If you want to get tamer birds, it is important that the chicks learn how to handle them regularly. They will grow up to be tame, and will be easy to handle when needed. Your kids may want to eventually show your chickens at the county fair, or you may have to treat them for mites or other parasites at some point. Taking some time to get them used to human touch and handling will pay off. Treatments, especially mealworms, work well. However, a lot of their attitude has to do with their breed, so choosing a breed that is more docile is essential if you hope to handle growing chicks.
Young chicks grow into adolescents and young adults in a matter of weeks.

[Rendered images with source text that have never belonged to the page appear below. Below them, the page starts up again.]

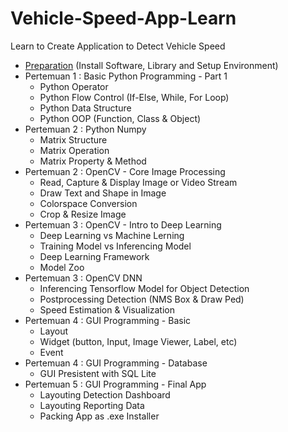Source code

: # Vehicle-Speed-App-Learn
Learn to Create Application to Detect Vehicle Speed

- [Preparation](https://github.com/Muhammad-Yunus/Vehicle-Speed-App-Learn/blob/main/PREPARATION.md) (Install Software, Library and Setup Environment)
- Pertemuan 1 : Basic Python Programming - Part 1
    - Python Operator
    - Python Flow Control (If-Else, While, For Loop)
    - Python Data Structure
    - Python OOP (Function, Class & Object)
- Pertemuan 2 : Python Numpy
    - Matrix Structure
    - Matrix Operation
    - Matrix Property & Method
- Pertemuan 2 :  OpenCV - Core Image Processing
    - Read, Capture & Display Image or Video Stream
    - Draw Text and Shape in Image
    - Colorspace Conversion
    - Crop & Resize Image
- Pertemuan 3 : OpenCV - Intro to Deep Learning	
    - Deep Learning vs Machine Lerning
    - Training Model vs Inferencing Model
    - Deep Learning Framework
    - Model Zoo
- Pertemuan 3 : OpenCV DNN
    - Inferencing Tensorflow Model for Object Detection
    - Postprocessing Detection (NMS Box & Draw Ped)
    - Speed Estimation & Visualization
- Pertemuan 4 : GUI Programming - Basic	
    - Layout
    - Widget (button, Input, Image Viewer, Label, etc)
    - Event
- Pertemuan 4 : GUI Programming - Database	
    - GUI Presistent with SQL Lite
- Pertemuan 5 : GUI Programming - Final App	
    - Layouting Detection Dashboard
    - Layouting Reporting Data
    - Packing App as .exe Installer
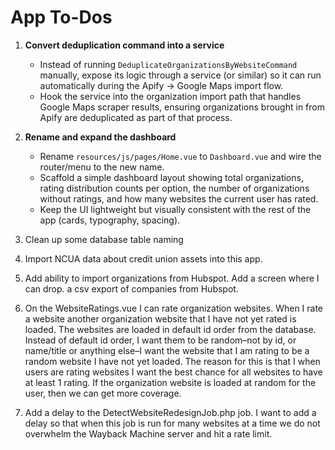 # App To-Dos

1. **Convert deduplication command into a service**

    - Instead of running `DeduplicateOrganizationsByWebsiteCommand` manually, expose its logic through a service (or similar) so it can run automatically during the Apify → Google Maps import flow.
    - Hook the service into the organization import path that handles Google Maps scraper results, ensuring organizations brought in from Apify are deduplicated as part of that process.

2. **Rename and expand the dashboard**

    - Rename `resources/js/pages/Home.vue` to `Dashboard.vue` and wire the router/menu to the new name.
    - Scaffold a simple dashboard layout showing total organizations, rating distribution counts per option, the number of organizations without ratings, and how many websites the current user has rated.
    - Keep the UI lightweight but visually consistent with the rest of the app (cards, typography, spacing).

3. Clean up some database table naming

4. Import NCUA data about credit union assets into this app.

5. Add ability to import organizations from Hubspot. Add a screen where I can drop. a csv export of companies from Hubspot.

6. On the WebsiteRatings.vue I can rate organization websites. When I rate a website another organization website that I have not yet rated is loaded. The websites are loaded in default id order from the database. Instead of default id order, I want them to be random–not by id, or name/title or anything else–I want the website that I am rating to be a random website I have not yet loaded. The reason for this is that I when users are rating websites I want the best chance for all websites to have at least 1 rating. If the organization website is loaded at random for the user, then we can get more coverage.

7. Add a delay to the DetectWebsiteRedesignJob.php job. I want to add a delay so that when this job is run for many websites at a time we do not overwhelm the Wayback Machine server and hit a rate limit.
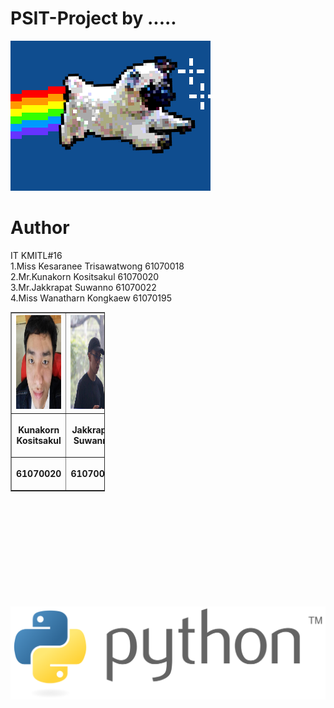 # PSIT-Project by .....
![](giphy.gif)

# Author
 IT KMITL#16 <br />
 1.Miss Kesaranee Trisawatwong  61070018 <br />
 2.Mr.Kunakorn Kositsakul  61070020 <br />
 3.Mr.Jakkrapat Suwanno    61070022 <br />
 4.Miss Wanatharn Kongkaew 61070195 <br />
 
<table border=1 style="width:30%">
 <tr>
  <th><img src=tank.jpg height="150" width="150"></th>
  <th><img src=ong.jpg height="150" width="150"></th>
 </tr>
 <tr>
  <th><p align="center">Kunakorn Kositsakul</p></th> 
  <th><p align="center">Jakkrapat Suwanno</p></th>
 </tr>
 <tr>
  <th><p align="center">61070020</p></th>
  <th><p align="center">61070022</p></th>
 </table>
<br />
<br />
<br />
<br />
<br />
<br />
<br />
<br />
<br />
<br />
<a href=https://www.google.com/><img src="python.png"></a>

If they are in your basement, consider moving them from the indoor nursery to the garage or porch. This will help acclimatize her to the fluctuating temperatures, but keep increasing the heat, if necessary, until she is fully acclimated to the plumage.
Bringing home new chicks for the first time is one of the most fun aspects of raising chickens. Careful preparation will take the stress out of bringing the kids home, and make the transition to their new home a smoother one.
Freelance writer Elizabeth Mac He keeps a small flock of chickens on a 2-acre hobby farm outside of Omaha, Nebraska. Her work appeared in Capper FarmsAnd from hereAnd The first for womenAnd NebraskalandAnd many other print and electronic publications. her first book, Healing Springs and Other Stories, includes her introduction—and subsequent love affair—with raising chickens. Visit their website, Chickens in the Garden.